Single by the Byrds

from the album Mr. Tambourine Man
- A-side: "Mr. Tambourine Man"
- Released: April 12, 1965
- Recorded: January 20, 1965
- Studio: Columbia, Hollywood, California
- Genre: Folk rock
- Length: 2:14
- Label: Columbia
- Songwriter(s): Gene Clark
- Producer(s): Terry Melcher

The Byrds singles chronology
|  | "Mr. Tambourine Man" / "I Knew I'd Want You" (1965) | "All I Really Want to Do" (1965) |

= I Knew I'd Want You =

"I Knew I'd Want You" is a song by the folk rock band the Byrds, written by band member Gene Clark, and first released as the B-side to their 1965 debut single, "Mr. Tambourine Man". It was also later included on their debut album, Mr. Tambourine Man.

==Lyrics and music==
"I Knew I'd Want You" is one of the earliest original songs written by one of the Byrds, dating back to 1964 when the band was known as the Jet Set. The song, which features a lead vocal by Clark, has been described by Allmusic critic Matthew Greenwald as a folk rock song taken at mid-tempo, while author Christopher Hjort called it, "a minor-tinged 6/8 shuffle."

Author James Perone finds the overall sound of the song similar to that of the Beatles' "You've Got to Hide Your Love Away", particularly through its use of a triple meter and acoustic instruments, noting that the Byrds song was released first and probably even recorded first. Perone also feels that certain features, such as its minor key and the general melodic shape, anticipated the Moody Blues' "Nights in White Satin." Band biographer Johnny Rogan notes a nod to the Beatles in the use of the phrase "oh yeah" at the end of the refrain. Rogan also described the lyrics as being "romantic" and incorporating "hip parlance", such as the line, "You'd have me on your trip..."

==Recording and release==
"I Knew I'd Want You" was recorded on January 20, 1965, at the same session that produced "Mr. Tambourine Man." As with that song, 12-string guitarist Roger McGuinn was the only member of the Byrds to play his instrument on the song. The other musicians credited are members of the Wrecking Crew, including Larry Knechtel (bass guitar), Leon Russell (electric piano), Hal Blaine (drums), and Jerry Cole (guitar).

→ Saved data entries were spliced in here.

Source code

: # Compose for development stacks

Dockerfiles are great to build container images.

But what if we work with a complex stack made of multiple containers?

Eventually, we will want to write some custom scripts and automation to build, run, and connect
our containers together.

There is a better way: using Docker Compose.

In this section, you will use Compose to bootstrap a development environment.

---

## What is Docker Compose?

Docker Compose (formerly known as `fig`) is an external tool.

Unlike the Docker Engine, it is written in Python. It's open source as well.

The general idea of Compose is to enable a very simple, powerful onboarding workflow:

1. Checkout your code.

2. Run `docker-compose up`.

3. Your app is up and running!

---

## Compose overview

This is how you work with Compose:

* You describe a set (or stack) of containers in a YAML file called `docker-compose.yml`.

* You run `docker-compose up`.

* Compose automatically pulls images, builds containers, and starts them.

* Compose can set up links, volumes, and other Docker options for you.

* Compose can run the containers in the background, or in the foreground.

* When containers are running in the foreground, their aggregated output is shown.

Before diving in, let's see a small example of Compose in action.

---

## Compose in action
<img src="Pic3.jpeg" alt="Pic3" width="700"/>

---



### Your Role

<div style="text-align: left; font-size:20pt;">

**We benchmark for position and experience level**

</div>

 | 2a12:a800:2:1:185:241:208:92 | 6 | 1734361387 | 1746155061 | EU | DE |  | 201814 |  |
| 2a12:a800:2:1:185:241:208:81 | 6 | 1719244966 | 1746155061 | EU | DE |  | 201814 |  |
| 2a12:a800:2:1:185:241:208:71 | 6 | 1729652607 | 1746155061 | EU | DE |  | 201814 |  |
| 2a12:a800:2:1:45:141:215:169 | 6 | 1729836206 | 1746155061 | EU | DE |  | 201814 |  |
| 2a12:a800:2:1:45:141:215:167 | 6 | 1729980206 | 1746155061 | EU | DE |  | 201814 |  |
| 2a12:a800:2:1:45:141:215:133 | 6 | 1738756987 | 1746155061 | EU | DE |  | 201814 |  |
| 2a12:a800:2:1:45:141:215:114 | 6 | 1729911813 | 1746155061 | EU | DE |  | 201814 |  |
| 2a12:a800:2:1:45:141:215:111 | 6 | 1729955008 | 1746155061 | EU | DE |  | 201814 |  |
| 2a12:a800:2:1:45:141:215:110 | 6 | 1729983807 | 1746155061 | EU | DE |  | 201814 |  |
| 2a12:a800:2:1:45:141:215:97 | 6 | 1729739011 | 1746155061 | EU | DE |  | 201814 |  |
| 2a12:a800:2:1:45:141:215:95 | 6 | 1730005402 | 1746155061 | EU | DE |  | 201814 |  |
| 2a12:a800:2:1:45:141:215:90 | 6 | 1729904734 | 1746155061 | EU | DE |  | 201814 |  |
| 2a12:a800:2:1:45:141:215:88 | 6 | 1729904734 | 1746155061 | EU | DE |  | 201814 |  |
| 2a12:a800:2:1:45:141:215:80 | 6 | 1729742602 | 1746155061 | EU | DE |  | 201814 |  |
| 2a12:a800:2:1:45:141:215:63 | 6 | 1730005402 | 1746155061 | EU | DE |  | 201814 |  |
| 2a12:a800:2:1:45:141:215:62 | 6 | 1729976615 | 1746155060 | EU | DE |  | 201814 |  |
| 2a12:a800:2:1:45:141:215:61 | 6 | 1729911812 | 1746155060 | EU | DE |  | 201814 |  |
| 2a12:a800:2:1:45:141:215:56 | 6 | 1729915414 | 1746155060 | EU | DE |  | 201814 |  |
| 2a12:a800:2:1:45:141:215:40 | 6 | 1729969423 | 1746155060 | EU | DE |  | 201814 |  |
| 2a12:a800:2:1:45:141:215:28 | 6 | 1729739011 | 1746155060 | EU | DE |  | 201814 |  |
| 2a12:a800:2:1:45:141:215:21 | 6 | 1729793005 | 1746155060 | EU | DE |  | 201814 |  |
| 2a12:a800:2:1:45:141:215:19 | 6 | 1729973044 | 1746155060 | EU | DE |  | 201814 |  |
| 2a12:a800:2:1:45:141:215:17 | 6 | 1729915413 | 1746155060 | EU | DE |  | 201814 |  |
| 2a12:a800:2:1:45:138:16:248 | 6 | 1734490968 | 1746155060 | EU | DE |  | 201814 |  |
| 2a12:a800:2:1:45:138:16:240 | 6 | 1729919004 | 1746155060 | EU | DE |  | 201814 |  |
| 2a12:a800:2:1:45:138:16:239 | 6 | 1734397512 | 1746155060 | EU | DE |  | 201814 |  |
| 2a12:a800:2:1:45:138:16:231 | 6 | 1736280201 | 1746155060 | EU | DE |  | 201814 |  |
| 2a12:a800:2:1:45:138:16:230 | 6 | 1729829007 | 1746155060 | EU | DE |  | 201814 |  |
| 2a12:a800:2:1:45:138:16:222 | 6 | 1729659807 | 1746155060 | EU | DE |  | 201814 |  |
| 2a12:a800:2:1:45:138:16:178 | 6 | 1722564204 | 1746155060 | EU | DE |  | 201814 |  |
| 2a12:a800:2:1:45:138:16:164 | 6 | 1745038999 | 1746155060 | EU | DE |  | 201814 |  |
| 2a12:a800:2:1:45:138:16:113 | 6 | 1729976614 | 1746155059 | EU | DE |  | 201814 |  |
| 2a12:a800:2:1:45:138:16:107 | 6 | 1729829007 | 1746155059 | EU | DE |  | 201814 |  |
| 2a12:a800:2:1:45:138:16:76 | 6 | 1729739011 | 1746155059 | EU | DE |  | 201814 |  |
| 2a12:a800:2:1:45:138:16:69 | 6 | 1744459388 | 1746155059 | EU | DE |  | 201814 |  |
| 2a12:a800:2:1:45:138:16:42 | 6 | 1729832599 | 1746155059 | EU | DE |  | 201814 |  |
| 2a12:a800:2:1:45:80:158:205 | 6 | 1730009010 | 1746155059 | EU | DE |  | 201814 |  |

However, author James Perone believes that the bass guitar and rhythm guitar on "I Knew I'd Want You" sound like Byrd members Chris Hillman and David Crosby, respectively. Hillman has stated in interview that neither he nor Crosby played on the song, noting that the contrast between the slicker, more polished sound of the session musicians on "I Knew I'd Want You" and "Mr. Tambourine Man" is quite noticeable compared to the rawer sound of the Byrds' own playing on the rest of the Mr. Tambourine Man album.

According to Byrds' manager Jim Dickson, the executives at Columbia Records felt it was too risky to release a poetic song like "Mr. Tambourine Man" as the A-side of the Byrds' first single and wanted "I Knew I'd Want You" to be the A-side instead, but at the insistence of producer Terry Melcher, "Mr. Tambourine Man" was ultimately released as the A-side. The "Mr. Tambourine Man" single reached number 1 on the Billboard Hot 100.

Matthew Greenwald calls "I Knew I'd Want You" a "highlight" of Mr. Tambourine Man and compares the song's ability "to convey feelings of both love and alienation" to songs of Burt Bacharach and Hal David. Cash Box described it as "a impressive, slick English sound-ish romancer with a contagious melodic undercurrent." In the 4th edition of The Rolling Stone Album Guide Rob Sheffield calls it one of "the most vital songs" on Mr. Tambourine Man. Rogan considers the song to be impressive enough "to stand along some of the best Lennon/McCartney material of the period. Rogan finds Clark's vocal to be "moving" although "a little mannered." Allmusic critic Richie Unterberger considers it to be "lyrically less challenging, but equally powerful musically" compared to the Bob Dylan, Pete Seeger, and Jackie DeShannon penned songs on Mr. Tambourine Man.

==Other appearances==
"I Knew I'd Want You" was included on several Byrds' compilation albums. A new stereo remix was included on the 1987 archival album Never Before. The song was also included in the 2006 box set There Is a Season. An early, alternate version was included on the 1969 album Preflyte and the 1988 album In the Beginning.

A version of "I Knew I'd Want You" recorded by songwriter Gene Clark was included on Echoes, the 1991 repackaging of his 1967 solo debut album Gene Clark with the Gosdin Brothers. Thin White Rope covered the song for the CD version of the 1989 tribute album Time Between – A Tribute to The Byrds. Allmusic critic Jason Ankeny describes the Thin White Rope version as a "high-wattage, heavy metal rendition." Thin White Rope also released the song on their 1991 EP Squatter's Rights.